Tell you what. Why don’t you explain why you don’t limit your denominator to the age group that dies? Explain why you do that according to all sources over 2 years and we can let people evaluate your methodological purity.
Why are you talking about 5 yr old transmitters after you just quoted your bizarre death stats including in them people who don’t generally die. Pregnancy rates among men are low, so lets include men in the calculation of population pregnancy rates? How can you not see your bias?
First, you did not offer any sources of your own. So this rachet of questions is merely a sort of avoidance to me. A parade of questions is not an answer to an earlier question. But then you know that.
1) “Why don't you explain why you don't limit your denominator to the age group that dies?”
The data collections’ brute data does not offer it. Do you have a source that does? We could follow that train of thought. But to use population as a denominator consistently in looking at various nations, data, there would be comparable results.
Please cite your data sources which break apart populations by age groups, and please define the age cutoff which you use to define “vulnerable.”

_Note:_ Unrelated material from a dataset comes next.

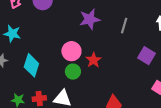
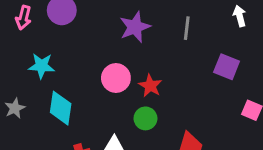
cyan star: (12, 34) -> (41, 66), moved
green circle: (73, 72) -> (145, 118), moved

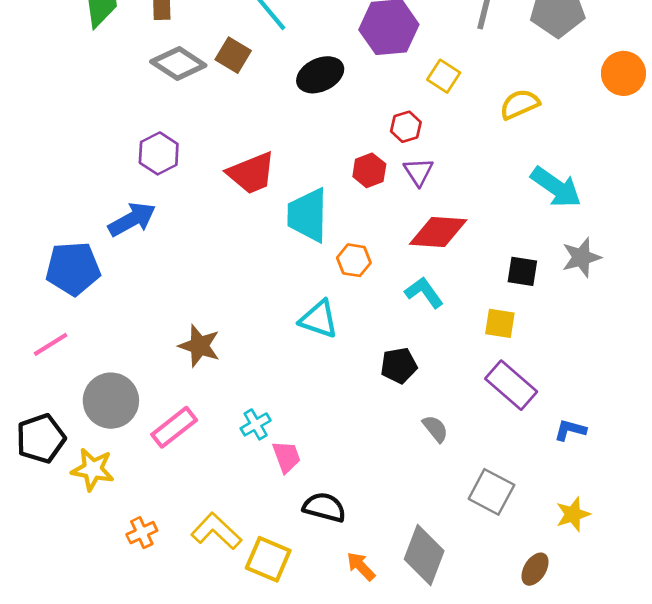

2) “Explain why you do that according to all sources over 2 years and we can let people evaluate your methodological purity.”
Such an obvious answer. The global and national death tolls are reported as an additive total, and I take the Corman-Drosten coding of the PCR test for SARS CoV2 was written in January of 2020.
What “methodological purity” is yours, other than to keep asserting and questioning? Please provide from what date you begin the total of deaths, if different than mine. Please provide URLS that we may all look at both our data sources.
3) “Why are you talking about 5 yr old transmitters after you just quoted your bizarre death stats including in them people who don't generally die.”
“...people who don't generally die” in death stats?” I confess to not understanding your assertion.
As to the remaining, 5year olds in the US are being involved in the 23-month “event” as they are being inoculated with experimental mRNA gene therapies in continuing phase three clinical trials wherein the manufacturers of these inoculations are shielded from civil liability,
Moreover in the UK infants are being experimented on. That seems horrid to me. Does it to you?
The premise for these experiments on children and infants is that they can harbor the virus, and transmit. Moreover, the “vaccinated” now when ill are described as “breakthrough,” and the justification for one booster in the US and more than one in other nations is that these “experiments” wane.
Having answered your questions, will you answer mine?